▶ _Texte de l'exercice_
━━━━

Après plusieurs années de relations fructueuses, la Banque Commerciale du Sahel S.A. (BCS) et l’Entreprise Nouvelle de Bâtiments et de Travaux Publics (ENB/TP) dirigée par Monsieur Issaka Traoré ne parlent plus le même langage. Aux dernières informations, il est question d’une mise en demeure / recouvrement de créance pour la BCS-SA auprès de Monsieur Traoré qui, par contre, estime que c’est la BCS qui lui doit. De procès en procès, c’est la guerre ouverte entre la banque et son client. Qu’est-ce qui cloche entre ces deux désormais anciens partenaires ?
En effet, le 28 juin 2013 à 16 h 46 mn, à la requête de Me Idrissa Bacar Maïga, Avocat à la Cour, la Société civile professionnelle Bamory Kané et Madina Sanogo a transmis à Issaka Traoré une correspondance de mise en demeure / recouvrement de créance pour la BCS-SA d’un montant de dix huit millions trois cent quatre vingt seize mille cinq cent vingt trois (18 396 523) F CFA soit en principal 14 717 219 F CFA et en indemnité conventionnelle 3 619 304 F CFA suivant la convention de compte courant du 05 janvier 2001 pour un solde arrêté au 12 mai 2013. Il est demandé à Monsieur Traoré de couvrir sous huitaine la BCS de sa créance, le cas échéant il sera fait usage des voies de droits pour la recouvrer, notamment par la réalisation de la garantie qui n’est autre que l’hypothèque d’un immeuble d’une valeur de 70 millions F CFA. Mais seulement voilà !
Pour Issaka Traoré, la BCS lui réclame des sommes injustifiées. D’abord il lui est réclamé une somme qui a été versée dans son compte sans l’avertir, et qui a été enlevée par des voleurs également sans l’avertir d’une quelconque opération sur son compte. Sur la correspondance, il est marqué 10 818 258 F CFA. Et une autre somme de 5 585 371 dont il ne sait ni l’origine, ni la signification. De ce total, il a été tout simplement retranché un crédit de 1 686 410 F CFA qui existait dans le compte du client. C’est pourquoi Issaka Traoré décide de faire appel de cette décision. Mais revenons aux faits.

━━━━

▶ _Données enregistrées_
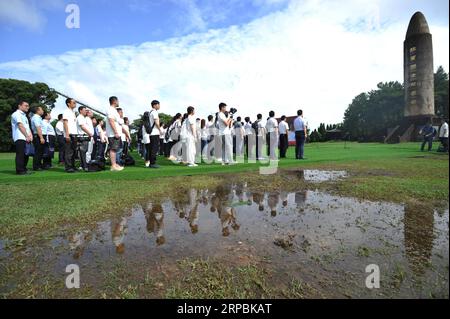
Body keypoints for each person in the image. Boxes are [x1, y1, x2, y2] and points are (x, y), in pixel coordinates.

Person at [11, 101, 33, 175]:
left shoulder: (24, 116)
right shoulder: (16, 114)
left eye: (28, 106)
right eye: (25, 105)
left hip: (26, 137)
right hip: (19, 137)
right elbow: (20, 125)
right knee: (20, 154)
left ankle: (24, 169)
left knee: (26, 154)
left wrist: (30, 135)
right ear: (19, 106)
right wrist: (27, 136)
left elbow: (27, 127)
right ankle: (20, 170)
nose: (27, 107)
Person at [105, 96, 124, 171]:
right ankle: (113, 165)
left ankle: (115, 164)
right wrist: (115, 132)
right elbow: (111, 121)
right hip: (113, 134)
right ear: (115, 101)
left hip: (115, 133)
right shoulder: (110, 110)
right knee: (113, 149)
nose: (118, 102)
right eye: (118, 101)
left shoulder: (114, 110)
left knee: (115, 149)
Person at [63, 98, 78, 173]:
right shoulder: (66, 111)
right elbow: (65, 123)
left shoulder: (73, 112)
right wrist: (67, 134)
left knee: (73, 151)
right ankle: (68, 167)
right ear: (68, 103)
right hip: (69, 134)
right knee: (68, 152)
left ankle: (72, 166)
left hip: (74, 134)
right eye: (73, 102)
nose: (75, 104)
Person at [76, 106, 93, 171]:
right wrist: (89, 133)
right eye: (85, 110)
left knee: (84, 152)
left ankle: (84, 166)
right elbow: (82, 127)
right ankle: (84, 166)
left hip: (85, 136)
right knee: (83, 152)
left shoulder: (82, 117)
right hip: (83, 136)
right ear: (80, 111)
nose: (86, 111)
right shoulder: (80, 117)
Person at [148, 100, 161, 168]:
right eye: (158, 104)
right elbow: (156, 122)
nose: (159, 106)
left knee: (152, 148)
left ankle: (151, 162)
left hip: (151, 133)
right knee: (154, 148)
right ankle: (153, 163)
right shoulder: (154, 112)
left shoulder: (150, 112)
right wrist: (160, 130)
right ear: (154, 105)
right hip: (154, 132)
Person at [31, 106, 45, 171]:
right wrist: (41, 137)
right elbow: (38, 128)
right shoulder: (36, 117)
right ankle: (36, 166)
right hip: (38, 136)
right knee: (38, 152)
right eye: (41, 109)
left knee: (41, 152)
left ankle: (39, 165)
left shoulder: (39, 118)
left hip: (39, 135)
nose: (43, 111)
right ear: (37, 111)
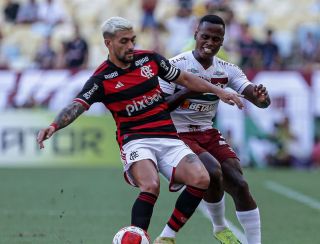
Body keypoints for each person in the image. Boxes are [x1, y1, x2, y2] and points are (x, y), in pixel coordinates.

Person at [36, 16, 244, 242]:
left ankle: (167, 237)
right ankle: (137, 236)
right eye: (124, 41)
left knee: (201, 178)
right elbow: (77, 105)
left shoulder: (150, 59)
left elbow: (186, 78)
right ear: (108, 43)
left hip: (168, 137)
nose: (131, 46)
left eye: (132, 40)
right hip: (136, 141)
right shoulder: (101, 78)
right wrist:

━━━━

▶ _Travail demandé_
Rédigez la suite de l'article sur le différend entre la BCS et l'entreprise d'Issaka Traoré, en reprenant après la phrase « Mais revenons aux faits. »

▶ _Résultat de l'exercice_
Dans le cadre de relations d’affaires, l’Entreprise Nouvelle de Bâtiments et de Travaux Publics (ENB/TP) dirigée par Monsieur Issaka Traoré a bénéficié depuis 2004 de concours de la BCS pour un montant annuel plafonné à dix millions de FCFA en découvert, vingt millions en avance sur marchés et vingt millions en ce qui concerne les cautions. Comme il est d’usage, la BCS a pris les précautions suivantes : ” Nous nous réservons le droit d’annuler les dits plafonds si les échéances de règlements des utilisations ne sont pas respectées. Par ailleurs, nous vous demandons de noter qu’à l’échéance, le renouvellement ou l’augmentation de ces concours sera subordonné à leur dénouement correct… “.
A l’approche de l’échéance du dernier contrat, M. Traoré a mis dix millions dans le compte le 11/08/2010, soldant son déficit assorti d’un crédit de cinquante mille trois quarante huit (50 348) FCFA en vue du renouvellement du plafond de concours dont il a fait la demande plus tard. Curieusement, ce jour même 11/08/2010, un chèque porteur de trois millions de FCFA est encaissé par ” un voleur ” sans le moindre avertissement à l’endroit de M. Traoré de la part de la BCS. Ce n’est pas tout, un deuxième chèque porteur de quatre millions de FCFA a été payé à la même personne le 23/03/2010, encore pas le moindre avertissement de la part de la BCS. Et l’appétit venant en mangeant, un troisième chèque porteur de quatre millions de FCFA a été présenté, toujours par la même personne, et payé le 30/08/2010 par la BCS, toujours sans le moindre avertissement.
Donc il s’agit d’un retrait total de onze millions de FCFA, dépassant du coup le plafond autorisé de découvert de dix millions, et sans jamais avertir M. Traoré le titulaire du compte comme il est d’usage dans les banques de la place. Pis, ce chèque a passé pendant que le délai pour le plafond de concours avait déjà expiré. Du jamais vu dans les relations de ENB/TP avec la BCS !
Mais ce qui étonne davantage dans le comportement de la BCS, c’est que les trois chèques présentés dans la même période (une vingtaine de jours) et pour un montant plus élevé que celui accordé par le contrat, comportent tous plutôt une imitation de signature et surtout un faux caché. En effet, les deux chèques de quatre millions comportent des cachets avec des caractères minuscules, contrairement au spécimen de signature déposé à la BCS. Celui de trois millions a un cachet également différent du spécimen déposé car il y est écrit E.N.B./T.P. au lieu de E.N.B.T.P.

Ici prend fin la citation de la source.